There are lies we tell ourselves when we mess up or feel stuck in our porn addiction. I know because I’ve told myself the same lies repeatedly.

Have you told yourself half-truths? You know, the things we tell ourselves that have a nugget of truth but contain lies as well. Here are five that I have found to be a challenge for myself over the years.

1 . I’m stuck, I’ll never change so I should just give up.

This is a lie I have battled frequently over the years and can be especially hard to combat if you feel stuck in a pattern of occasional (or habitual porn use) and you feel like you can’t gain traction towards long-term sobriety.

The good news is that you can become unstuck. You may have to try things you have never tried before, such as filters, accountability, and diving deeper into your own behavior and mindset. It is possible to change. By God’s grace I am almost 90 days sober (and there was a time I couldn’t go a week without looking at porn).

Sometimes we need to get to a place of being so sick of being stuck in the same place that we are willing to try new things. Don’t give up. I’ve found that often when I was closest to giving up in different areas of my life, victory was right around the corner.

2. I messed up – which is bad – I might as well do it again.

This has often been my biggest hurdle. Oops, I messed up once, I failed, therefore, I am a failure. Therefore, it’s okay to relapse again…and again.

Don’t listen to this lie. Falling into a small divot is different than falling into a well. Don’t let a slip up turn into a pattern and result in you ending up deeper into shame and self-loathing.

You are worth it. When you slip, resolve to “get up” as fast as you can. Confess it to someone (and to God if you’re a believer) and move forward. Reflect on what triggers and circumstances led to your fall and think about how you can change things.

When it comes to porn use It’s easy to allow one mistake to snowball. The quicker you get back up, the better you will feel and the more self-control you will develop.

3. I can’t tell anyone because if anyone knew they would judge or reject me – Again, there is almost a kernel of truth here.

While it is not helpful to tell everyone about your struggle, you need to tell someone. While telling someone you trust can be scary, it is a worthwhile risk.

You may want to confess to a close friend or someone from your church. You may need to tell your wife or significant other about this issue as well.

If you don’t feel like you know anyone who will support you, you may need to join a group (online or in-person) to find an accountability partner who can help you and support you. While telling someone can be daunting, it can be your first step towards finding real freedom.

4. I’ve asked God to take this problem away and he hasn’t.

He has abandoned me. – While some people may experience instant healing, for most people recovery is a process. God could and occasionally might instantly take away the desire to look at porn, for most though, change is a moment-by-moment process.

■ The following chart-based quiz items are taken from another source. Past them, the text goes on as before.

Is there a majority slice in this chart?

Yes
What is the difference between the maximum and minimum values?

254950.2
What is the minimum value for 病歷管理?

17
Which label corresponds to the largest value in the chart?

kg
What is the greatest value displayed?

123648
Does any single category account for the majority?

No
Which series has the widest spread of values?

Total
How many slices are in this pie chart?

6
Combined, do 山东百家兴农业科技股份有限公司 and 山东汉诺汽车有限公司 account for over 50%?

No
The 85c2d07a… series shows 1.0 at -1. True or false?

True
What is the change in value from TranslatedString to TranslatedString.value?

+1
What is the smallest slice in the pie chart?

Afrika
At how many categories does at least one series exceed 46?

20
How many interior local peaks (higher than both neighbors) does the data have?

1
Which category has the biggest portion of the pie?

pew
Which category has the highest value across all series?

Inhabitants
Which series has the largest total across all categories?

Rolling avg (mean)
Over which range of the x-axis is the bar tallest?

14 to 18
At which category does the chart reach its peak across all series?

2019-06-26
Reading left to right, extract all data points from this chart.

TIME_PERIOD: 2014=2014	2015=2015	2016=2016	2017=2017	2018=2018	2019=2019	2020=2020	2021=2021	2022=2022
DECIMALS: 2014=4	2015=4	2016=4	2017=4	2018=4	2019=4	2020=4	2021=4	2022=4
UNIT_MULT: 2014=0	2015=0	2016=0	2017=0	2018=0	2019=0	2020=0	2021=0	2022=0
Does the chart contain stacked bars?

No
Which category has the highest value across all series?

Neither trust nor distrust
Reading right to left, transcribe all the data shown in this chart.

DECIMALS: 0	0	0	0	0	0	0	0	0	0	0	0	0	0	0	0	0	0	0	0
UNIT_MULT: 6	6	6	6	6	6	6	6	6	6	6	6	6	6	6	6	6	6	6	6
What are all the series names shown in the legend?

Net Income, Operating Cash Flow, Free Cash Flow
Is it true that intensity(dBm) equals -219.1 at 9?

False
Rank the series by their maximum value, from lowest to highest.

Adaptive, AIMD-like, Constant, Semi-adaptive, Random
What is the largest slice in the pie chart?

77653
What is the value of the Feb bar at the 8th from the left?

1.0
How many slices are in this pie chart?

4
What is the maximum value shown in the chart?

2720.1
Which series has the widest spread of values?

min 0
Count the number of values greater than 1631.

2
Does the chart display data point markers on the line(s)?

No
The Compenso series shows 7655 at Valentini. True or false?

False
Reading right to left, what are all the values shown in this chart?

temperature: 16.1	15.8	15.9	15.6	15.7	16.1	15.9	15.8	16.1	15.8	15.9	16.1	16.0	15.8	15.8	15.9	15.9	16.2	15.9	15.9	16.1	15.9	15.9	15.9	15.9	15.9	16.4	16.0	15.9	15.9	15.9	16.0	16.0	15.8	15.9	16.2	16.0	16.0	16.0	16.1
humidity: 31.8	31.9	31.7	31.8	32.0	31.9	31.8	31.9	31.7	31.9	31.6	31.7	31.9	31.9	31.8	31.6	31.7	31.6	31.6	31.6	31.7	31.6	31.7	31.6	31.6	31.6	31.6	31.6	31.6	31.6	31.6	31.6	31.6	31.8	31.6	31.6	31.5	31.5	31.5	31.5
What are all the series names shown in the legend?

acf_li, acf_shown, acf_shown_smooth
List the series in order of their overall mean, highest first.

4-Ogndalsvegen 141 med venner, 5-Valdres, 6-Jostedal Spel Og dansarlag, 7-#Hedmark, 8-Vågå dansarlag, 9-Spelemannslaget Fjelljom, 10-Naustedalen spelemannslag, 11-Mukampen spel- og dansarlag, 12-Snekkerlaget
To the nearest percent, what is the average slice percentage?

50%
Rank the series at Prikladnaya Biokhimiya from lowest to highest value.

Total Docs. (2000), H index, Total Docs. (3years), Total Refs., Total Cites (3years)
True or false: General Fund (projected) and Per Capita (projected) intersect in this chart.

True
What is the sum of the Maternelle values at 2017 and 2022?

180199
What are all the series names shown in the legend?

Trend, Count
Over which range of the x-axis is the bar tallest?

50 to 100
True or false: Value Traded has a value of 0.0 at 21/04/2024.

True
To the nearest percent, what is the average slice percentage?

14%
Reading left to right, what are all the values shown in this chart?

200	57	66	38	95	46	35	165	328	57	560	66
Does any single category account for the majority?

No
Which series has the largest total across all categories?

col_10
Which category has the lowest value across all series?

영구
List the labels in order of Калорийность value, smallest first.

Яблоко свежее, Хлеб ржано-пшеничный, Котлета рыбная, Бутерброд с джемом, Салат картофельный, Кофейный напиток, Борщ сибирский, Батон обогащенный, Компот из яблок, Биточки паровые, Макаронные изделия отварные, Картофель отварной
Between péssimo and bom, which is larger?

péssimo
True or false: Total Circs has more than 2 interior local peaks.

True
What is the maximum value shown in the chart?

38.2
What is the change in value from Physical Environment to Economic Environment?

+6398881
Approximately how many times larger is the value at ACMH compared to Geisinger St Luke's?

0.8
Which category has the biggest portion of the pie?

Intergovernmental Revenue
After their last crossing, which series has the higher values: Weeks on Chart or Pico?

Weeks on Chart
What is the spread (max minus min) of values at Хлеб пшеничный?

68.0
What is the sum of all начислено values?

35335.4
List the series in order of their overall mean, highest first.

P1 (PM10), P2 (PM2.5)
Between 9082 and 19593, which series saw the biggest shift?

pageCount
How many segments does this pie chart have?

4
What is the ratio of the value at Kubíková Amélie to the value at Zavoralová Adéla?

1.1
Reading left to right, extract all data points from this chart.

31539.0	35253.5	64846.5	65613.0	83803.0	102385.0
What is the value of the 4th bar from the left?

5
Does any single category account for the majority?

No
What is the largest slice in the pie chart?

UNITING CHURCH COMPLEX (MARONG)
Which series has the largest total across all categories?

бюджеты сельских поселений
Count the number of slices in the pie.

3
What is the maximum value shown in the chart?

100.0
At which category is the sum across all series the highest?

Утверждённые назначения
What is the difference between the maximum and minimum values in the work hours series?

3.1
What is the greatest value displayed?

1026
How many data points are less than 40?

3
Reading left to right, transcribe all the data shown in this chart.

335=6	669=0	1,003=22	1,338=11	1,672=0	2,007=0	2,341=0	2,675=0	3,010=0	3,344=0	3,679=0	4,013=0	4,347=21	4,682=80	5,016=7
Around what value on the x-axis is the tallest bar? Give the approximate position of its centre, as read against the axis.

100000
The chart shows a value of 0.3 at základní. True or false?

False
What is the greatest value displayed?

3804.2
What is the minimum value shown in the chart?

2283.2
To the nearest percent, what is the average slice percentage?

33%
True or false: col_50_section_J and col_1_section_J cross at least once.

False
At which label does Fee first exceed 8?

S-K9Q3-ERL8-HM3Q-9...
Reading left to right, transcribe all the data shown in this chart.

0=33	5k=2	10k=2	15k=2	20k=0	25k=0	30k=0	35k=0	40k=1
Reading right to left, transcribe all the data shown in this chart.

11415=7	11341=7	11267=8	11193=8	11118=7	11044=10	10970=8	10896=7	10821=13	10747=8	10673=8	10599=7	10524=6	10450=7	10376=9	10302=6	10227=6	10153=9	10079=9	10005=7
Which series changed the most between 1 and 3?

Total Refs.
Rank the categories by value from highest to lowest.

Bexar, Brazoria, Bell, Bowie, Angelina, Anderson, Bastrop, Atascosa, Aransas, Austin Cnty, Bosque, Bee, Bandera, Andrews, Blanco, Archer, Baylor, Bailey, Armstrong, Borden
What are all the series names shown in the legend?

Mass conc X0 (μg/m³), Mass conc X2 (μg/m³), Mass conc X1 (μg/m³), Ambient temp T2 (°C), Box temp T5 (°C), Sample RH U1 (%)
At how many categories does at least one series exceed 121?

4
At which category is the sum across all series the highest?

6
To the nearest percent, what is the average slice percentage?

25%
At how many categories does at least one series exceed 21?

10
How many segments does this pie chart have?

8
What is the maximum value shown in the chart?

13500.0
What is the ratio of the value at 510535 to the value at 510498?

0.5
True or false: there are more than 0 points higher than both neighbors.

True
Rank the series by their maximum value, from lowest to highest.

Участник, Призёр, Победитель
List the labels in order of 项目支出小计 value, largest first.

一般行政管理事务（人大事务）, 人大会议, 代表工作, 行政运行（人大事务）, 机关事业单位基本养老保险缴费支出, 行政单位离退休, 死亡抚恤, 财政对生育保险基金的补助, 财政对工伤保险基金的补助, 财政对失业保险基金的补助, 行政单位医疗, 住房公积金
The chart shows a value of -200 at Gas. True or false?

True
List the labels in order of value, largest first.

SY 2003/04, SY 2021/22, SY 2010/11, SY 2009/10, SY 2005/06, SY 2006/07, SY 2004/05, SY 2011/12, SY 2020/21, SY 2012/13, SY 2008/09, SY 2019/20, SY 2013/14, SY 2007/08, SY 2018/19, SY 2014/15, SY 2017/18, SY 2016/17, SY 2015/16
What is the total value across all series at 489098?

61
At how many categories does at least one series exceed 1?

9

It is about building discipline, character, and accountability into the very fabric of who we are.

The great news is that just because God has not provided a quick fix, does not mean he has abandoned us. Far from it! He wants us to lean into him as our solid foundation during the struggle.

He leaves our brokenness in place and allows us the gift of working through it. He repeatedly tells us throughout the Bible that he will “never leave us nor forsake us.”

In fact, these are the words Moses used to encourage Joshua when he was leading the Israelites to take possession of their promised land:

 It is the LORD who goes before you. He will be with you; he will not leave you or forsake you. Do not fear or be dismayed.” (Deuteronomy 31:8 NIV)

The lie is that God has abandoned you, because of your failures. But the truth is he will never abandon you and wants to lead you into the promised land of freedom.

5. If I just remove all sources of temptation, I’ll be able to change.

I’ll admit, I’ve thought this way many times. And for starters, removing every source of temptation you can think of may help with first-order change.

However, white-knuckling your way through recovery and avoiding gaining a deeper understanding of your struggle likely won’t yield the long-term sobriety you are looking for. For me, I feel like the work of recovery is never over – there is always more to learn – about myself how I think, and why I do the things I do.

Since recovery is a process, we can’t expect to rely solely on filters and other means of removing temptation as the only source of victory. They may be a piece of the puzzle (and an important one), but not the whole puzzle.

If you haven’t done the X3 Pure video workshop offered by XXXchurch or joined one of their online small groups, those are great places to start taking additional steps to move forward in your healing journey.

I hope some of these half-truths were ones that resonated with you and empowered you to call out the lies that are buried within them. Keep looking for the lies you tell yourself and replace them with the truth.